ピクルス


 涼花を手招いてリビングに通す。

 テーブルの上は昨日の惨状が広がったままだ。食器類をひとまずシンクに移動させる。


「コーヒー飲めるっけ」

「うん」

「甘くする?」

「うん!」


 キッチンで用意をしていると、涼花が遠慮がちに聞いてきた。


「一緒に住んでた、んだね……?」

「居候してたんだよ、あいつが押しかけて来て。豊田から聞かなかったか? あいつとも会ってるぞ。結構気が合ってそうだった」


 聞いてない、と涼花は不満げに言った。

 豊田のことだから、どんな人間であろうと涼花に男の話はしないだろう。


「喧嘩したって」

「そう」


 喧嘩。あれをそう呼んでいいのだろうか。


「俺が悪いんだ」

「喧嘩で、どっちかだけが悪いってことはないと思うよ」

「じゃあ、喧嘩じゃない」


 挽いた豆をドリップする。もう少し時間がかかる。


「不思議な雰囲気の人だね。お祭りのときも少し話したけど、あんまり怖くない」

「確かに、変な男ではあるな。元々カウンセラーだったらしいから、なんか人を警戒させない方法とか知ってるのかもな」


 コーヒーを入れたマグカップを、涼花の前に出す。

 一人で暮らしていたときにはカップもひとつだった。趣里が来てからひとつ増やした。染み込んでいる、と思う。すでに。


 今なら、取り返しがつくのだろうか。

 それならいいじゃないかと思ったりする。俺が悪いままで。趣里を傷つけたままでも。


「で、話って」


 うん、と涼花は言って、マグカップを両手で握り締めた。


「なにかあったか」


 涼花は、兄にはなんでも話す。

 良い顔をしないから恋愛の話まではしないだろうが、他の話はすべてしているはずだ。豊田から、涼花になにかあったとは聞いていない。

 彼女の口から放たれた決意は、俺には予想ができなかった。


「お兄ちゃんには、内緒にしてほしいの」

「……内容による」


 むう、と涼花が不満そうな顔をする。

 そんな顔をしたって駄目だ。


「お父さんに会うから、一緒にいてほしい」

「お父さんって、入院中の?」


 思わず聞き返すが、涼花の表情から、誰のことを言っているかは明確だった。


「うん、そう。私のお父さん」


 瞳はまっすぐ俺を見ていて、けれど強がっているのがよく分かった。

 唇をぎゅっと結んで、手に力が入って、肩があがっている。緊張しているのか、恐怖か。


「豊田には?」

「お兄ちゃんには言ってない。絶対止めるでしょ」


 俺も止めたいところだが。

 誰に似たのか涼花は大人しいが、たまにこうして頑とした態度に出ることがある。ここで俺が断ったところで、豊田には言わず一人で行くのだろう。

 なら、受け入れたほうがいい。


 ひとつため息をつく。豊田が以前言った言葉が、脳裏に浮かぶ。

 保護者。

 それは難しい言葉だと思う。

 なにをもって保護と呼ぶのか。止めることも止めないことも、保護とは言えない気がした。


 俺はしぶしぶ了承し。

 用件をすませた涼花はすぐに帰って行った。電話で良かったろうに、わざわざ来たのは高揚しているからだろう。あまり良い傾向ではない。


(……こっそり豊田に知らせておくか?)


 だが、それを知った豊田が大人しくしているとは思えない。

 あの兄妹は似たもの同士だ。この状況では必ず衝突する。


 そんなことを考えながら、昨日の食器を洗い終えた。時計を見れば丁度昼時だ。いつもなら趣里の料理を二人で食べている時間だが、当然ながら趣里はいない。

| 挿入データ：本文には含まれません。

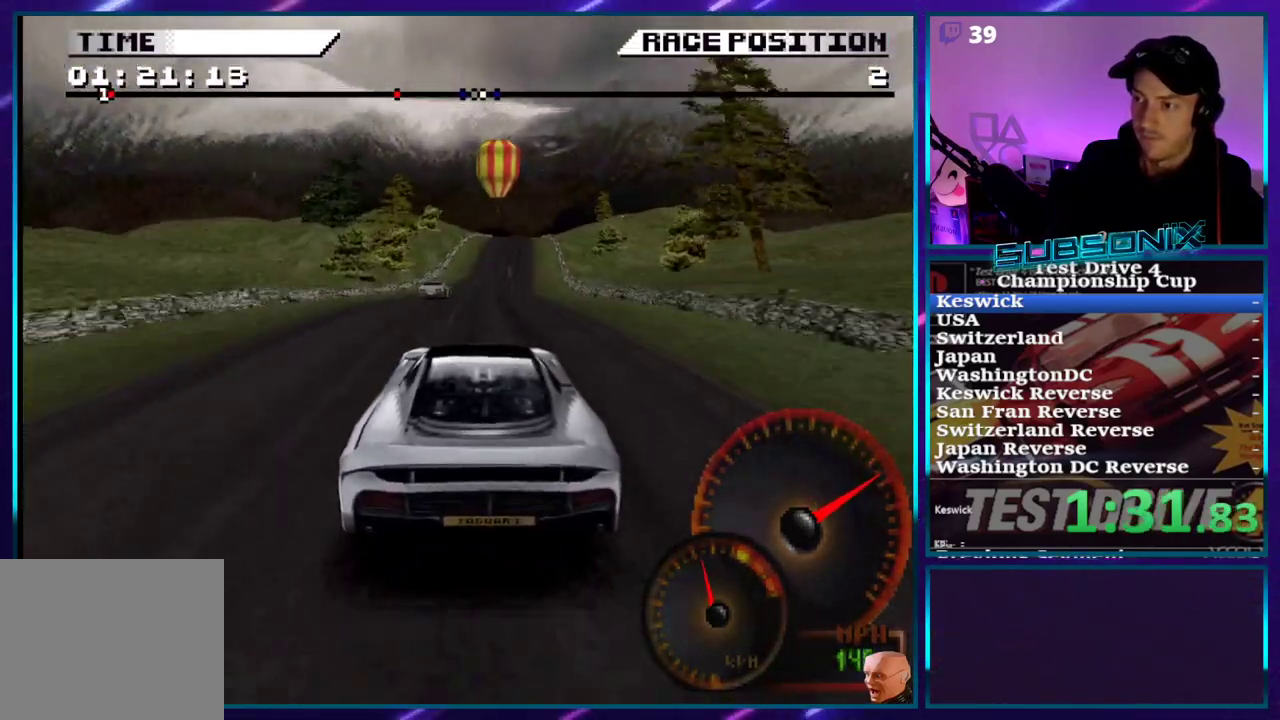
{"buttons": ["CROSS", "DPAD_RIGHT"], "right_stick": "center", "events": [[33, "DPAD_RIGHT", "down"], [133, "DPAD_RIGHT", "up"], [417, "DPAD_RIGHT", "down"]]}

 冷蔵庫を開けてみると、作り置きのピクルスがあった。スティック状に切ったキュウリとニンジンが液体に浸かっている。趣里が仕込んだものだ。

 取り出して、冷蔵庫の扉もそのままで蓋を開けて、一本をかじる。


 連絡をしようかと、スマホを取り出す。

 画面を見つめて――ポケットに仕舞った。

 俺に言える言葉は、ないように思えた。